E’ terribile essere così piccoli, così nulla e sentirci portati via dall’Infinito. E vengono voglie da desiderare di morire perché finalmente tutto si compia.
A volte mi domando in quelle lunghissime ore di lavoro, vedendomi mangiare così le giornate, se devo continuare a fare l’operaio e perfino se ne vale la pena.
Su un piano umano sono assolutamente zero. È come se non fossi. Mi pare di essere a volte soltanto stanchezza. E rimangono vivi e spesso brucianti problemi di valori umani, di carne e di sangue.

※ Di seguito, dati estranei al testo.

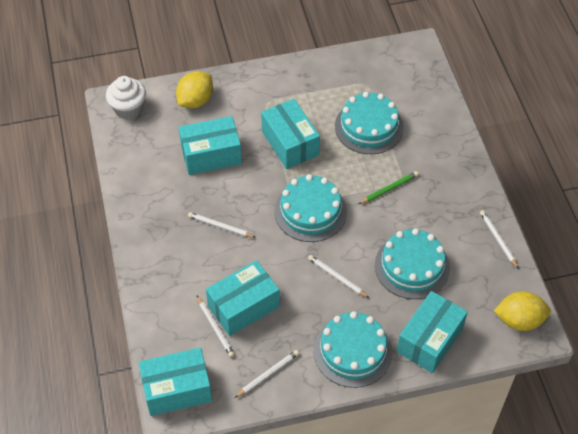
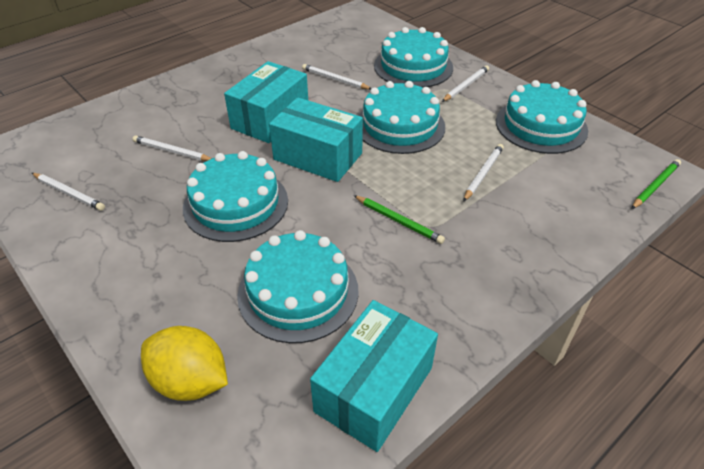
green pencil: [358,171,419,204] = 1 -> [353,195,445,244] [632,159,681,209] = 2
turquoise box: [139,348,212,416] [179,116,242,175] [206,260,280,336] [261,99,320,169] [397,291,468,373] = 5 -> [224,61,308,143] [269,97,363,182] [310,300,438,452] = 3
turquoise cake: [274,174,347,242] [313,311,393,388] [335,92,404,154] [375,228,450,299] = 4 -> [183,151,288,242] [237,230,359,343] [358,81,445,154] [374,27,453,88] [496,80,588,154] = 5
white cupcake: [106,76,146,120] = 1 -> none = 0
yellow lemon: [176,71,213,108] [494,291,551,331] = 2 -> [141,326,228,401] = 1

Sono tanto solo e con una voglia infinita di Amore, di una donna, di figli, di qualcosa di caldo, di vivo. Qualcosa di concreto, da poter vedere con gli occhi e toccare con mano, stringere al cuore. Non è sentimentalismo e nemmeno sessualità, anche se è tutto questo. E’ l’insieme della vita, è senso di pienezza, è voglia terribile di autenticità, di completezza. Di lasciarmi andare a tutta la dolce poesia della vita e delle cose. Di questo mondo che sento bellissimo. Di tutto quello che è sotto il cielo. Dai fili d’erba, alle montagne, al mare, alle stelle.
Sono solo in questa mia povera strada che non so dove mi porterà perché nessuno ne conosce il tracciato e non trovo amici ai quali domandare qualcosa che mi aiuti.
Ogni sera mi sorprendo come di un miracolo, di essere arrivato in fondo ad una giornata e mi torna in mente quella preghiera: Signore, ti ringrazio che anche per oggi è vinta. Ma mi rimane dietro — e cresce il vuoto sempre più — una giornata che io non conosco più, di cui non so niente, nella quale non ci capisco niente e di cui non posso che dire: non ho concluso nulla.
Di queste giornate è fatta la mia vita di operaio.
E allora lo smarrimento cresce, come trovarsi in un deserto, la sera, a riaspettare il sorgere del sole senza speranza che il giorno dopo qualcosa succeda di diverso dalla solita solitudine e dell’arsione spaventosa per il bruciare del sole.
Non mi rimane che una cosa sola, ma a quest’unica cosa sono attaccato come alla radice della mia vita: che c’è Dio e è per tutti e quindi anche per me.
Ora vado a letto: sono quasi le undici. Preparo per la Messa di domattina e anche la colazione. Mi alzo alle cinque per recitare un po’ di Breviario e celebrare la Messa alle sei. Poi è tutta una corsa, la colazione e l’andare al cantiere, perché il cartellino sia timbrato non assolutamente dopo il minuto delle 7,25.
E domani è sabato, il lavoro finisce all’una. Poi l’immenso riposo del pomeriggio con l’infinita gioia che il giorno dopo è domenica. Ho tanto imparato a godere profondamente, fino in fondo all’anima, la gioia della Domenica. E’ come se passassi un giorno di riposo, di pace buona e serena in casa di Dio, nella casa del Padre.